Now Lastig himself is dead, shot on November 20, 2020 in a hit in Boksburg near Johannesburg. He’d made it to 62, but narrowly, since this was the second attempt to assassinate him this year. Presumably his good intentions to quit the gangs and become a social worker didn’t go too well, then.
A Lucky Man was written and directed by Gordon Clarke and filmed using Cape Flats locals, largely with no acting experience. For all that it promised a strong storyline around an intriguing life, its slow pace made it far from a thriller. It was disjointed at times, and while using local characters added authenticity, it impaired the quality of the acting. It felt more like a public service movie that should be touring schools and community centres. Except the life it portrayed probably still looked more glamorous than any other choice the Cape Flats offers.

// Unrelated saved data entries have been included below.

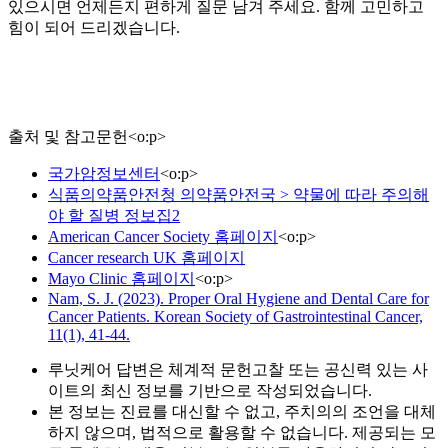
있으시면 언제든지 편하게 질문 남겨 주세요. 함께 고민하고
힘이 되어 드리겠습니다.
출처 및 참고문헌
<
o:p
>
국가암정보센터
<
o:p
>
식품의약품안전청 의약품안전국 > 약물에 따라 주의해
야 할 질병 정보집2
American Cancer Society 홈페이지
<
o:p
>
Cancer research UK 홈페이지
Mayo Clinic 홈페이지
<
o:p
>
Nam, S. J. (2023). Proper Oral Hygiene and Dental Care for
Cancer Patients. Korean Society of Gastrointestinal Cancer,
11(1), 41-44.
루닛케어 답변은 체계적 문헌고찰 또는 공신력 있는 사
이트의 최신 정보를 기반으로 작성되었습니다.
본 정보는 진료를 대신할 수 없고, 주치의의 조언을 대체
하지 않으며, 법적으로 활용할 수 없습니다. 제공되는 모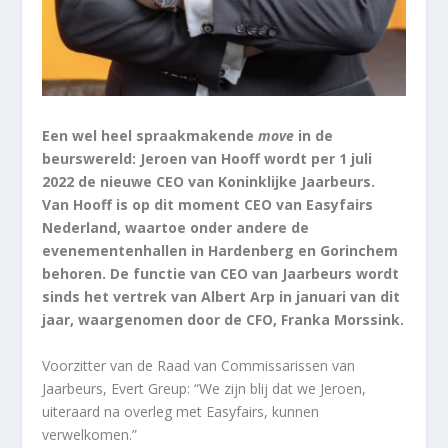
Een wel heel spraakmakende
move
in de
beurswereld: Jeroen van Hooff wordt per 1 juli
2022 de nieuwe CEO van Koninklijke Jaarbeurs.
Van Hooff is op dit moment CEO van Easyfairs
Nederland, waartoe onder andere de
evenementenhallen in Hardenberg en Gorinchem
behoren. De functie van CEO van Jaarbeurs wordt
sinds het vertrek van Albert Arp in januari van dit
jaar, waargenomen door de CFO, Franka Morssink.
Voorzitter van de Raad van Commissarissen van
Jaarbeurs, Evert Greup: “We zijn blij dat we Jeroen,
uiteraard na overleg met Easyfairs, kunnen
verwelkomen.”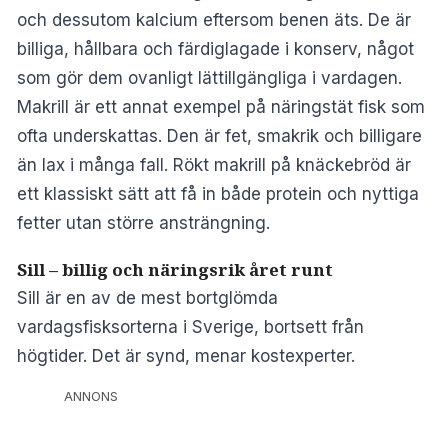
och dessutom kalcium eftersom benen äts. De är
billiga, hållbara och färdiglagade i konserv, något
som gör dem ovanligt lättillgängliga i vardagen.
Makrill är ett annat exempel på näringstät fisk som
ofta underskattas. Den är fet, smakrik och billigare
än lax i många fall. Rökt makrill på knäckebröd är
ett klassiskt sätt att få in både protein och nyttiga
fetter utan större ansträngning.
Sill – billig och näringsrik året runt
Sill är en av de mest bortglömda
vardagsfisksorterna i Sverige, bortsett från
högtider. Det är synd, menar kostexperter.
ANNONS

Producer Mark Fyfe denied that A Lucky Man might make gangsterism seem an attractive career option. “There’s a very real message we are portraying that gangsterism isn’t the way to go. The warning at the end is very stern. It’s not a gangster movie. It’s a longing for belonging and a search for identity and we hope we are showing they’ve got it all wrong.”
Fyfe was motivated both by the aim of producing a good movie and by the chance of doing some good. Yet the filming was quite traumatic. “I was absolutely flabbergasted to see the extent of the decay in these communities. Every day was a surprise with police raids and being exposed to what really happens and seeing the rotten underbelly. It’s so horribly ravaged by drugs and alcohol, and it literally is on our doorstep.”
About 72% of Cape Flats kids go to jail, and 90% of those re-offend, he said. About 60% of the country’s gang and drug related crimes occur in the Cape Flats, and 63 shootings happened on school premises in the previous year. Going to jail is almost seen as a rite of passage. “There’s a perception that going to jail enables you to equip yourself with the necessary life skills to survive, and that’s a fallacy. If the message gets home to one 16-year-old that he doesn’t have to do gangs then my job is done. That sounds very cheesy, but that’s what we all feel.”
Yet when I asked what the alternative life is, he didn’t have one. “There is no solution - that’s the bottom line,” Fyfe said. “We just witnessed a horrific upswing of violence in the Cape Flats but it isn’t even reported any more. People are absolutely numb to their plight. They have been cast aside by the previous regime and cast aside even more by the current regime. There is no political will to fix the problem, the perception is it’s unfixable, it’s gone too far.”
When I talked to Solomon he initially spoke in broken English, but as he got going his passion lubricated his sentences. The movie shows what can happen to kids who grow up in a bad area or whose families don’t want them, he said. Solomon got his nickname ‘lastig’ (nuisance) because to his uninterested father and extended family, that was all he was. “The children become gangsters because nobody likes them. They are not in a family, so they look for a family in the streets and join the gangs.”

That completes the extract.